On April 9, Windows released its latest update which seems to be causing some problems with anti malware software. As of time of publication the brands affected by the patch are Sophos, Avira, ArcaBit, Avast, and most recently McAfee.

Windows April 9th Patch Tuesday


Windows 7, 8.1, Server 2008 R2, Server 2012, and Server 2012 R2 grinds to a halt once log in is attempted. It is not yet determined if the system is freezing altogether or or it is just agonisingly slow. Some users have reported that they can log in, but the process takes ten or more hours.

In light of this Microsoft is currently blocking the update for Sophos, Avira, and ArcaBit users, with McAfee still under investigation. ArcaBit and Avast respectively have published updates that address the problem.

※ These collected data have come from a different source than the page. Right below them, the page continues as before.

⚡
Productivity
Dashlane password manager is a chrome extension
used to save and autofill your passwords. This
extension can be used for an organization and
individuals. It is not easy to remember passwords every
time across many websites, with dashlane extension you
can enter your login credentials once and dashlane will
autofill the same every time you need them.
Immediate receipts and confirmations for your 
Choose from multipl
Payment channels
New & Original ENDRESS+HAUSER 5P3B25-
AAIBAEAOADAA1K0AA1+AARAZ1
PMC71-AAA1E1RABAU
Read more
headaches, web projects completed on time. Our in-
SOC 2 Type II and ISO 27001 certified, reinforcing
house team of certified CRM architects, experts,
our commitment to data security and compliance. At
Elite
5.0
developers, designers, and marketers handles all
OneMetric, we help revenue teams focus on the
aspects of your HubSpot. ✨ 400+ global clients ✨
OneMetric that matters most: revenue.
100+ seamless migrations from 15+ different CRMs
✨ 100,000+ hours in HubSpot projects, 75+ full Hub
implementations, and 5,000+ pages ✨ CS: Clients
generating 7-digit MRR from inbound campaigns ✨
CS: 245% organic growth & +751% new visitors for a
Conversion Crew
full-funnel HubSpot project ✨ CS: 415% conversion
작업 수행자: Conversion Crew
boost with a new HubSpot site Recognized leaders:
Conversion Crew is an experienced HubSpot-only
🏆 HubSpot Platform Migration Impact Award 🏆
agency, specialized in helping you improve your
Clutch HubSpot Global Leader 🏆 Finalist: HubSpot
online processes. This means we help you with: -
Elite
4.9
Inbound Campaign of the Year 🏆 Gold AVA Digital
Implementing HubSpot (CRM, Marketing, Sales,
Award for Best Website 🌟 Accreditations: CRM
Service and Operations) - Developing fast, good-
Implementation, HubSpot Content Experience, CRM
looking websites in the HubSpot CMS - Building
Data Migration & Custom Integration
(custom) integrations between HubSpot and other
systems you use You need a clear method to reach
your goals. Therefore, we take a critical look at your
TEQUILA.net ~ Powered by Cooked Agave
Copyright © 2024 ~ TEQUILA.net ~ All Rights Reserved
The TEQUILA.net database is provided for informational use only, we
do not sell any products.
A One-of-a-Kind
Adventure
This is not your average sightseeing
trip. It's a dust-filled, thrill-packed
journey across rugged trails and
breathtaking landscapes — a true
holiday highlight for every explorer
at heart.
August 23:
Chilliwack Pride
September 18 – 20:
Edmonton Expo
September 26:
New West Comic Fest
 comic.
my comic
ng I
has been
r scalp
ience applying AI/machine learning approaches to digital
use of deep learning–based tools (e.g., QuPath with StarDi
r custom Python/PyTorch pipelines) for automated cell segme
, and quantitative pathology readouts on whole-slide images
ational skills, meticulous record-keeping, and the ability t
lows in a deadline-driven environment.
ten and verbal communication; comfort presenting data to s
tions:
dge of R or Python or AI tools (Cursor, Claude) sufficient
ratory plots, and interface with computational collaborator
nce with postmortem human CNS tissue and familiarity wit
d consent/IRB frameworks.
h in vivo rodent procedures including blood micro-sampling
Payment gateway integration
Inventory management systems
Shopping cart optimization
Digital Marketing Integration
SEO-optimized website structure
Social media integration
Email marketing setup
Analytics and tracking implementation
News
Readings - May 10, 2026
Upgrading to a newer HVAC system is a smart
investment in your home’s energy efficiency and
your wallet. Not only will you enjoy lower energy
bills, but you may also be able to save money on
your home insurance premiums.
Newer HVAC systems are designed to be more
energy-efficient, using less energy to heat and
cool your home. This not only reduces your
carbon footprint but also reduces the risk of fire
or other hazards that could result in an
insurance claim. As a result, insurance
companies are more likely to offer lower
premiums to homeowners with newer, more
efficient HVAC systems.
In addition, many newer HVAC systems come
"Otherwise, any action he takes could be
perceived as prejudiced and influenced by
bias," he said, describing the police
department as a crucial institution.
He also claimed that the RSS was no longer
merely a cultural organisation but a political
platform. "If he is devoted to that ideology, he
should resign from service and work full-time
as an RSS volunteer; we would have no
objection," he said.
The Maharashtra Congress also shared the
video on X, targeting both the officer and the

Booting into safe mode is not affected and current advice is to disable the antivirus application and allow machines to boot normally. Sophos additionally recommends adding adding antivirus software’s own directory into the list of excluded locations serves as a quick fix. Meanwhile Avast recommends leaving systems at the login screen for about 15 minutes and then rebooting; the antivirus software should then update itself automatically in the background.

So far Avast and McAfee also provide a hint at the root cause: it appears that Microsoft has made a change to CSRSS ("client/server runtime subsystem"), a core component of Windows that coordinates and manages Win32 applications. This is reportedly making the antivirus software deadlock. The antivirus applications are trying to get access to some resource, but they're blocked from doing so because they have already taken exclusive access to the resource.

Given that patches have appeared from antivirus vendors rather than an update from Microsoft, it suggests (though does not guarantee) that whatever change Microsoft made to CSRSS is revealing latent bugs in the antivirus software. On the other hand, it's possible that CSRSS is now doing something that Microsoft previously promised wouldn't happen.